+++ Excerpt provided +++

----------empyre- soft-skinned space----------------------
QUOTE The American Dream is back. President Donald Trump says so. Once
again every American, regardless of background, race, gender or education,
can, through sheer hard work, make it to the very top and become rich.
Did the idea of the America Dream, in which nothing is impossible as long
as you work hard, evolve with the 'founding fathers' of the nation? Is it
intrinsic to the country's identity?
Professor Sarah Churchwell argues that the American Dream is much younger
than we realise, and it was born as a response to the 'Roaring Twenties'
and the devastating stock market crash of 1929, and Depression that
followed.
She uses history, literature and music to explore the original meaning of
The American Dream - which was an appeal for much more modest dreams of a
better life for all, not riches for some.

Producer; Shabnam Grewal
Editor: Penny Murphy.

28 March 2017 and 2 April 2017 BBC Radio 3


MP3 podcast 33.5 Mb

fron http://www.bbc.co.uk/programmes/b08k2fmj

On 3 April 2017 at 15:50, Lawrence Upton <uptonlawre...@gmail.com> wrote:

> I agree with you, Alan... I think. Though....

+++

Pick up the mailing-list post about the American Dream above and continue it from its last line.

+++ Provided data +++

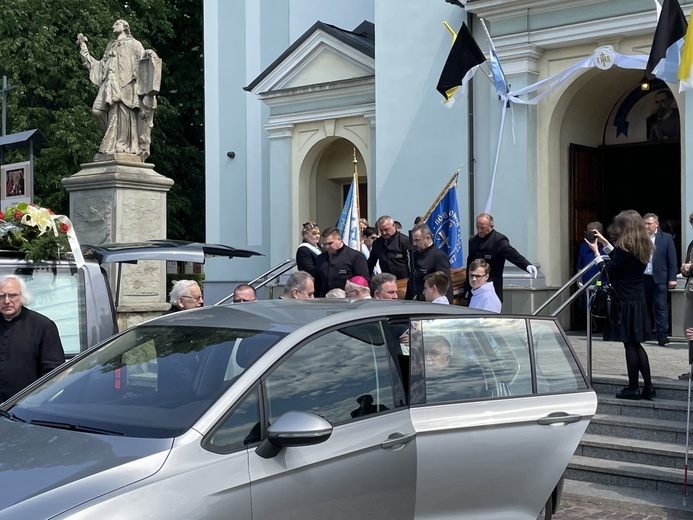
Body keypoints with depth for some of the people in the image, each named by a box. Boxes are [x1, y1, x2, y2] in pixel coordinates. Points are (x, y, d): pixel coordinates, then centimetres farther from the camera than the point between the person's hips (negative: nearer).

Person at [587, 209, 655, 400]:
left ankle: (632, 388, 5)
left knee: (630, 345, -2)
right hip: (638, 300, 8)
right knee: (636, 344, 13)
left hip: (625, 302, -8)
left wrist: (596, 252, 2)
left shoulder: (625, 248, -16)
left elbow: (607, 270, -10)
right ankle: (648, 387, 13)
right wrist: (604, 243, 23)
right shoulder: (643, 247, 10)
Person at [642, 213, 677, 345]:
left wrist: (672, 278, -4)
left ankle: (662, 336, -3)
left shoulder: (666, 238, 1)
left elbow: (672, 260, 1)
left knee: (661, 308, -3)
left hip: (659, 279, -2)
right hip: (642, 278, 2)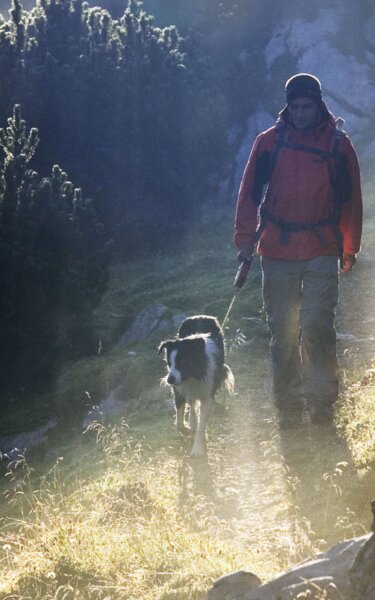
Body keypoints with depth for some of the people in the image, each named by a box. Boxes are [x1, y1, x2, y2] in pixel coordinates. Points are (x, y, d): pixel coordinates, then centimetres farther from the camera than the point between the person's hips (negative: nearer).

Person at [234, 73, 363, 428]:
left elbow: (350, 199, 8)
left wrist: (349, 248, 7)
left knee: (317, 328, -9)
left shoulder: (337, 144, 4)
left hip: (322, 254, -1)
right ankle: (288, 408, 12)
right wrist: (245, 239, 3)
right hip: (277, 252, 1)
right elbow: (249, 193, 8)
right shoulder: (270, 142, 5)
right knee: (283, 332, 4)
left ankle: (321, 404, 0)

+++

- **Answer section**
> I was talking about this on Saturday with a good friend. I think that we
> have both got a little used to the situation and now were panicking a
> little that if Trump is removed (not necessarily a euphemism) then we'd
> have, not a new election, but President Pence -- who appears not to be
> stuck in a tantrum at a mental age of maybe 7 even if he does, as my friend
> reports she heard, see women as a risky temptation even across a lunch
> table so that he has vowed only ever to have lunch with his wife from now
> on. (Somehow she and I managed to part from our lunch meeting without
> commiting carnal sins)
> War is a real possibility. Yes. You may have heard that one of our ex
> Prime Ministers, M Howard, assuring us that our present PM would be able to
> defend Gibralter just as Margaret Thatcher defended the Falklands from
> "another Spanish-speaking country". The government hasn't even discussed
> its secession from EU and they're talking about shooting at foreigners.
> I do see the present USA situation hides what T might be up to. That's
> contained in my reference to D Adams, I think; certainly it is from the
> p.o.v. of Trump voters. I don't quite know what to do about it!
> There was a well-structured radio programme on BBC over the weekend on the
> phrase "The American dream". I'll get a reference to that and post it.
>
> L
>
>
>
> On 3 April 2017 at 15:25, Alan Sondheim <sondh...@panix.com> wrote:
>
>> ----------empyre- soft-skinned space----------------------
>> On Mon, 3 Apr 2017, Lawrence Upton wrote:
>>
>>
>> "T. isn't the problem, so much as the neoliberal/corporate/diplomatic
>> structure that creates this kind of brutal power base in the first place."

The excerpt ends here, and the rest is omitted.